Today’s retirees have plenty of options when it comes to senior living, and it’s not just limited to moving into a traditional retirement community, writes MSNBC.
Alternative lifestyles for “rambling retirees” can fulfill their desire to travel and explore—and, for some, help extend retirement savings.
“The RV (recreational vehicle) has replaced the rocking chair, and the whole notion of retirement has changed in the last 10 years,” says Ken Budd, executive editor of AARP magazine and author of “The Voluntourist: A Six-Country Tale of Love, Loss, Fatherhood, Fate and Singing Bon Jovi in Bethlehem.”

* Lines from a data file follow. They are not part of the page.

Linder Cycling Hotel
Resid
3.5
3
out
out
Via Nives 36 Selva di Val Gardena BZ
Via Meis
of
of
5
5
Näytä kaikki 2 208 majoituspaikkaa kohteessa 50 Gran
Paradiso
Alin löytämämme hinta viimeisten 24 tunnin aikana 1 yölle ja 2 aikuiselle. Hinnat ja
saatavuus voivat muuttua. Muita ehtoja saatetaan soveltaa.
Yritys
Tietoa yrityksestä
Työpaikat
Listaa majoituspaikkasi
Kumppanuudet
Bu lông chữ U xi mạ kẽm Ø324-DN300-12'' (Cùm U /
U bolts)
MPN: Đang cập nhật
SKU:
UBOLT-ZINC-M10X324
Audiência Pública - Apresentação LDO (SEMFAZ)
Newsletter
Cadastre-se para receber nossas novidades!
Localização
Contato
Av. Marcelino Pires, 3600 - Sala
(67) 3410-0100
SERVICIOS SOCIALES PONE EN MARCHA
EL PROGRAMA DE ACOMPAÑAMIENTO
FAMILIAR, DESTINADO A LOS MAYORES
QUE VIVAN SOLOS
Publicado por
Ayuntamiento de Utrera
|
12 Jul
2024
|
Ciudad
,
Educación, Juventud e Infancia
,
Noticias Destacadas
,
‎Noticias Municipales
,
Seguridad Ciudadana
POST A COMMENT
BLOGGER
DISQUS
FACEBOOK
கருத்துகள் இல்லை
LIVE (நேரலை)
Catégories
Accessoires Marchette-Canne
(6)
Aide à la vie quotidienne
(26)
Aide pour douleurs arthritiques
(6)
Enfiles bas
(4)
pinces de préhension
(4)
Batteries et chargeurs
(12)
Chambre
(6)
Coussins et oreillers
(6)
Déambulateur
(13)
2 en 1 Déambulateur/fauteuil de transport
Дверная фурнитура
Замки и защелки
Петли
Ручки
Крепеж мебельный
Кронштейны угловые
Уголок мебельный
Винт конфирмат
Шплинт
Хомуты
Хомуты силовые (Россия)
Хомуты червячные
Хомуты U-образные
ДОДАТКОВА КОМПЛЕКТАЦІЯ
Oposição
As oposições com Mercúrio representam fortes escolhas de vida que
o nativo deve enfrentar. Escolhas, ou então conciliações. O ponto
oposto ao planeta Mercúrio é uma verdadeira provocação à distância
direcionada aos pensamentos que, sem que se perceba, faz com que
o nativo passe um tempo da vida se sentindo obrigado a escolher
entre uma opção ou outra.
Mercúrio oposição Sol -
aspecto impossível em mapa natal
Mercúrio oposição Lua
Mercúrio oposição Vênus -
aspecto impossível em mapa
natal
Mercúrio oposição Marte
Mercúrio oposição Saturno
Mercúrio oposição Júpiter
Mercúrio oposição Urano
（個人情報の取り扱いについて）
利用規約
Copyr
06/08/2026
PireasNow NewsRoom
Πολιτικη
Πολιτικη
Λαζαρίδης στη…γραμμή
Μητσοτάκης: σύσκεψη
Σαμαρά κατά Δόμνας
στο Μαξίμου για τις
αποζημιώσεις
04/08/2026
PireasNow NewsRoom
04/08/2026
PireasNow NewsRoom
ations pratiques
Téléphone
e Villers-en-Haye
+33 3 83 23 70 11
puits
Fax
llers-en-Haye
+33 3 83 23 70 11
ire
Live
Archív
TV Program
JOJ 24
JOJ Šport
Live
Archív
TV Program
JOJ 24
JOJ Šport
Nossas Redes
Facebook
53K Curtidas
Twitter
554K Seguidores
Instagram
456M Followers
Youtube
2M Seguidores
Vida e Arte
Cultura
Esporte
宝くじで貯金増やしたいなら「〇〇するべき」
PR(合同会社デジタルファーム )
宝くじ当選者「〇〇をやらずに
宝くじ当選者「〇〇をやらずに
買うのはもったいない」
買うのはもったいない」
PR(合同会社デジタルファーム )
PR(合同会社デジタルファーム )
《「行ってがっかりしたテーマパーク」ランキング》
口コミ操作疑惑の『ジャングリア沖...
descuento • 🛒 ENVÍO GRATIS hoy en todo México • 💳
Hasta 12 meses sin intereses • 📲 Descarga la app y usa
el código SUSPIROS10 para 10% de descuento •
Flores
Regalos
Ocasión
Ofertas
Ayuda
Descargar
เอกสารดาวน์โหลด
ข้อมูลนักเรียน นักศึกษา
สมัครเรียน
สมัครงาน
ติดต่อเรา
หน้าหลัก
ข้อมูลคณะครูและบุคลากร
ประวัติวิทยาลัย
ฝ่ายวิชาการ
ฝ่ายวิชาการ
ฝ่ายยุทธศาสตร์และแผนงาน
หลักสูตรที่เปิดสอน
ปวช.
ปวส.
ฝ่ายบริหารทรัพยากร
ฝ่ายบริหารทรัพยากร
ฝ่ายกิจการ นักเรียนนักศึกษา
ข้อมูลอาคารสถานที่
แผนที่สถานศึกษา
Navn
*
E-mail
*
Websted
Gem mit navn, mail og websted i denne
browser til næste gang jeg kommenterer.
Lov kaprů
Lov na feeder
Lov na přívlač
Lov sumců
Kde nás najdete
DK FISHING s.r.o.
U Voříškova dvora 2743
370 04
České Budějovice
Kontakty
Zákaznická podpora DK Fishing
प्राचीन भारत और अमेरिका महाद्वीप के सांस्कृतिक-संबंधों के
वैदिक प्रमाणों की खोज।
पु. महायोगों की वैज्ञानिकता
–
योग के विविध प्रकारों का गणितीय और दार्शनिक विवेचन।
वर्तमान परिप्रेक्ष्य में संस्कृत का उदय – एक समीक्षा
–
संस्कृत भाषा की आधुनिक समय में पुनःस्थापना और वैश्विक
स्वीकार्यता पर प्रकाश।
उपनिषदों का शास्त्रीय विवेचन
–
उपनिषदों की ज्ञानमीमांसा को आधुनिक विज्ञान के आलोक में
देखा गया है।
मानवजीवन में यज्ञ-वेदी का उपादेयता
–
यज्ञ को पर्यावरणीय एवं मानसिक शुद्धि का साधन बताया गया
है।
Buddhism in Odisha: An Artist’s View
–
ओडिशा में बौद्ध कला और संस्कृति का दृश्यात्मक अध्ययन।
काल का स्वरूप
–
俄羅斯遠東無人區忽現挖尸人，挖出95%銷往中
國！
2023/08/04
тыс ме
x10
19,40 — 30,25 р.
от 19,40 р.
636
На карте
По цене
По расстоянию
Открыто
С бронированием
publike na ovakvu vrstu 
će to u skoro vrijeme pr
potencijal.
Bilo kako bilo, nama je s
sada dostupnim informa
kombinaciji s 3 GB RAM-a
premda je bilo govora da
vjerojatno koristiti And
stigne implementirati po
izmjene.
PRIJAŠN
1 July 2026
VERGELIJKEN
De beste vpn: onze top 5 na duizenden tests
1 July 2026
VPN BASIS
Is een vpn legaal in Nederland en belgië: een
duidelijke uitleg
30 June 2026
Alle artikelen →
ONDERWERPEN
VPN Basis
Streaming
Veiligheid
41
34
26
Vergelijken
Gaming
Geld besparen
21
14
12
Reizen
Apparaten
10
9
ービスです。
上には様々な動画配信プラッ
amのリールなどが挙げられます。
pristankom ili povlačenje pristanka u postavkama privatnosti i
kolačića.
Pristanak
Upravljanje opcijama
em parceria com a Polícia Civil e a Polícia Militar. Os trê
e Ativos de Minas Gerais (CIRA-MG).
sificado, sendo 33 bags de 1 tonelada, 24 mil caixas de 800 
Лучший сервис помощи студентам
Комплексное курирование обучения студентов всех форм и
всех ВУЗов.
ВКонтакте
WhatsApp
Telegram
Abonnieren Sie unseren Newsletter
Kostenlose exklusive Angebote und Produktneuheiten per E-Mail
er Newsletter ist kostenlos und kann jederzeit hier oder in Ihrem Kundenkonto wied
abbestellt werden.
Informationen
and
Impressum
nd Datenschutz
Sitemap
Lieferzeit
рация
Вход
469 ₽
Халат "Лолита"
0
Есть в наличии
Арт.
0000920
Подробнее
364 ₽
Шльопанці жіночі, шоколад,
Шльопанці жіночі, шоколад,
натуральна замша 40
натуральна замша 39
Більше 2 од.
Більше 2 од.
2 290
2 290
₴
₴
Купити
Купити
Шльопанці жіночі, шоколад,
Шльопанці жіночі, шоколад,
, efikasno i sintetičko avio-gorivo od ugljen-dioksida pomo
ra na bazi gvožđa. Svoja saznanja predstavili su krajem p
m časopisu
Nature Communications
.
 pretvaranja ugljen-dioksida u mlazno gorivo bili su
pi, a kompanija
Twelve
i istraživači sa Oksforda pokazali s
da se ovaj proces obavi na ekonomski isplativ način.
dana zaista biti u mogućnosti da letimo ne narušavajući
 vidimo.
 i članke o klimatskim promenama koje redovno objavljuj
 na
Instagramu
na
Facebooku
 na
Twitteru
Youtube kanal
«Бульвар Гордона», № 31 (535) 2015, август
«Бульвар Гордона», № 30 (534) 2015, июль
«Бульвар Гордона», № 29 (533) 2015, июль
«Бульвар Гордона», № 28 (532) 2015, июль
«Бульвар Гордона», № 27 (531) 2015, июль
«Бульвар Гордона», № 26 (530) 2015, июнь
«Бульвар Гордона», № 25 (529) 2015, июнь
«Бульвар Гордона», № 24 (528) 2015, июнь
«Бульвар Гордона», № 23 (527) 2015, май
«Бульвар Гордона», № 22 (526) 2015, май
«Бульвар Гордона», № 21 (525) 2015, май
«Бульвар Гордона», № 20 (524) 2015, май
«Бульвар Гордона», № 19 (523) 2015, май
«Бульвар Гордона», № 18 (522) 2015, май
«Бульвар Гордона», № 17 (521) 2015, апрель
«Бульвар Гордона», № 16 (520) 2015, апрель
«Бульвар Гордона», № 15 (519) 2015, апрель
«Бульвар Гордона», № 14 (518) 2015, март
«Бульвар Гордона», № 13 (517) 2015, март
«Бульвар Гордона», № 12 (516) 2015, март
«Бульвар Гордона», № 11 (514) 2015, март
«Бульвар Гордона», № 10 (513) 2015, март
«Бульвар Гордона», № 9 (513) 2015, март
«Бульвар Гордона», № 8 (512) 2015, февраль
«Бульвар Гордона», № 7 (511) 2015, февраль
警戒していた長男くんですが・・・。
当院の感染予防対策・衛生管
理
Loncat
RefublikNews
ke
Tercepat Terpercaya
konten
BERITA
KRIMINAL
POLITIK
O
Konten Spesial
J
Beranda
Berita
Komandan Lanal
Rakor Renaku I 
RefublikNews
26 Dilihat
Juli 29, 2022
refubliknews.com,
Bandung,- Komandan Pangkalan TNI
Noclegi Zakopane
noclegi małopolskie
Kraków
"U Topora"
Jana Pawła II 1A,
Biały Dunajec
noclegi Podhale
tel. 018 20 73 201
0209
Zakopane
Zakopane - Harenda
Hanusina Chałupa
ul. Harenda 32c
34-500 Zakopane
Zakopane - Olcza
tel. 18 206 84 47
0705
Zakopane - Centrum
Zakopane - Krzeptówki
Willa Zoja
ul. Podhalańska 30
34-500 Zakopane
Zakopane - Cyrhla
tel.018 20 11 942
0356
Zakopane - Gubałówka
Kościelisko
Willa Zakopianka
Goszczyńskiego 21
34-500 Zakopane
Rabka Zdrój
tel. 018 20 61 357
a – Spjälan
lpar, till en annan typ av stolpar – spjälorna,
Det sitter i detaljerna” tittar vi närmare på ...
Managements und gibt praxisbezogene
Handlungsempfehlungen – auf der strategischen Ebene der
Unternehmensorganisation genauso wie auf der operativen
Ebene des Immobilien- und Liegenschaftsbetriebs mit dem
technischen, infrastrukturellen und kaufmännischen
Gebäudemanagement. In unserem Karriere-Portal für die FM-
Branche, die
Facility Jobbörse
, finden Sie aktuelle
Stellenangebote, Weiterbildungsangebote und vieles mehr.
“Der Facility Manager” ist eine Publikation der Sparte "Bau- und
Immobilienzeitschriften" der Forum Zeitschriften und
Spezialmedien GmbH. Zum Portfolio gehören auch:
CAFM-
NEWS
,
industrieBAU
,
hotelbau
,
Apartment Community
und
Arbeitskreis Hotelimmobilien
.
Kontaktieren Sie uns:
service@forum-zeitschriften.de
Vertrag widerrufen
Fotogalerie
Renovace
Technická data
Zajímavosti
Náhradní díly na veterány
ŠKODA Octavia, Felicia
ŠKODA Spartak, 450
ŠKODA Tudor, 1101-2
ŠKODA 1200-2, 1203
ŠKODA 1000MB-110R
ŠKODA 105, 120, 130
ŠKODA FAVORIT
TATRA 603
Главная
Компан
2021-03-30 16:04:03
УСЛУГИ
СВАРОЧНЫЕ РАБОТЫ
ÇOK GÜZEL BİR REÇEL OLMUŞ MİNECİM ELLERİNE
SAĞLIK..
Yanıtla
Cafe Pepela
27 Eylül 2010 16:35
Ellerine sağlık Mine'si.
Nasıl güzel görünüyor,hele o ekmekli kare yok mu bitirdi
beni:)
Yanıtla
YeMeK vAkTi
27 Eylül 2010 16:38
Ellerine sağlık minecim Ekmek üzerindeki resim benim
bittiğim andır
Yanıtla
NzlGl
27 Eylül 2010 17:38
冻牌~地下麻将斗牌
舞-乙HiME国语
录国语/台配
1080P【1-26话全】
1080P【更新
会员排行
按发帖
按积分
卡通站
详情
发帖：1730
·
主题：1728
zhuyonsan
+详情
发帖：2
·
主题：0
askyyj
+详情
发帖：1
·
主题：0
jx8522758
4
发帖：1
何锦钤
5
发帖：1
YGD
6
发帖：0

There are no good statistics on just how many boomers are taking retirement on the road. But some indicators — steadily rising traffic at houseboat and recreational vehicle websites, and a growing number of retirement-age members on couchsurfing.com – confirm the trend.
Today’s retirees have limited budgets and long life expectancies. Living on the road for a year or five can be a way to spend less than hanging on to the big house or moving into a service-heavy retirement community.
…Estimates vary on how many retirees live in RVs year-round, but it’s probably north of 25,000, based on data from the Escapees RV Club and the Recreational Vehicle Industry Association.
With housing costs for renters and homeowners averaging $16,557 (according to the U.S. Bureau of Labor Statistics), living in an RV is actually cheaper by at least $2,500 annually, says Arzaga. “Full-time RV travelers can also choose their state of residence, and eight states have no income tax.”